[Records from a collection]
-- -- --

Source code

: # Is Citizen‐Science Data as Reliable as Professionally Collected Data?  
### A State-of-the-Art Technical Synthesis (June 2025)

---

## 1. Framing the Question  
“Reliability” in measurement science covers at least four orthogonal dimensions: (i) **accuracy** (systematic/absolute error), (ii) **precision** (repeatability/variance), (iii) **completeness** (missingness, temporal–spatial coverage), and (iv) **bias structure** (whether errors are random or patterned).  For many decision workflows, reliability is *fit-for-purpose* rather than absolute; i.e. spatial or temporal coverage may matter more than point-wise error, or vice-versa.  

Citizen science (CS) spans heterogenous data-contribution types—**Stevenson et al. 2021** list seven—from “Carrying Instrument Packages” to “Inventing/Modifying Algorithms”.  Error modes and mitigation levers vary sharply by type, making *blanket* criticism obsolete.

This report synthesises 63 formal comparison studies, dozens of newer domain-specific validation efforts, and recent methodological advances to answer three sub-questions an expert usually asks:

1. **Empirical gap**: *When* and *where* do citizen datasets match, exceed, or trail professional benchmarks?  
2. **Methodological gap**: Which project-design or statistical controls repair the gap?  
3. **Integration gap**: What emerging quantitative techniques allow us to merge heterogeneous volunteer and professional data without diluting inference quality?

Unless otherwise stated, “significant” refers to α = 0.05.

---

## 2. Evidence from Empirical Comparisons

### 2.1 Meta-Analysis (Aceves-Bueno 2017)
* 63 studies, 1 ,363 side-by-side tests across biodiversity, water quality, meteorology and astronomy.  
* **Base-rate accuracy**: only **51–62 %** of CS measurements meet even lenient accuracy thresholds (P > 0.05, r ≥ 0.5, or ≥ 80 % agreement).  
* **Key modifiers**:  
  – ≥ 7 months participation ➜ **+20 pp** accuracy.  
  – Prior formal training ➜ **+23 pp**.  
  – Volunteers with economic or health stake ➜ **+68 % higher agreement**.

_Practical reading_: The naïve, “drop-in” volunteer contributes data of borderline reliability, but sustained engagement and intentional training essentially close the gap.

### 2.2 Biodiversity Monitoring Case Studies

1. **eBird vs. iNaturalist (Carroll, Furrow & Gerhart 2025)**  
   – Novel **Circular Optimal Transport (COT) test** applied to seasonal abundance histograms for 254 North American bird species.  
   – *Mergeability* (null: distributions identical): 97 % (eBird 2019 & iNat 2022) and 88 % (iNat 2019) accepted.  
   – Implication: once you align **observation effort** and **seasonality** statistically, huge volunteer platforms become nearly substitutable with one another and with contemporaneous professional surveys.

-- -- --

The task | Your answer must consist solely of the lines from the top of the entries above through the line containing "This report synthesises", copied exactly, both ends included.

Output for this exercise |
Source code

: # Is Citizen‐Science Data as Reliable as Professionally Collected Data?  
### A State-of-the-Art Technical Synthesis (June 2025)

---

## 1. Framing the Question  
“Reliability” in measurement science covers at least four orthogonal dimensions: (i) **accuracy** (systematic/absolute error), (ii) **precision** (repeatability/variance), (iii) **completeness** (missingness, temporal–spatial coverage), and (iv) **bias structure** (whether errors are random or patterned).  For many decision workflows, reliability is *fit-for-purpose* rather than absolute; i.e. spatial or temporal coverage may matter more than point-wise error, or vice-versa.  

Citizen science (CS) spans heterogenous data-contribution types—**Stevenson et al. 2021** list seven—from “Carrying Instrument Packages” to “Inventing/Modifying Algorithms”.  Error modes and mitigation levers vary sharply by type, making *blanket* criticism obsolete.

This report synthesises 63 formal comparison studies, dozens of newer domain-specific validation efforts, and recent methodological advances to answer three sub-questions an expert usually asks:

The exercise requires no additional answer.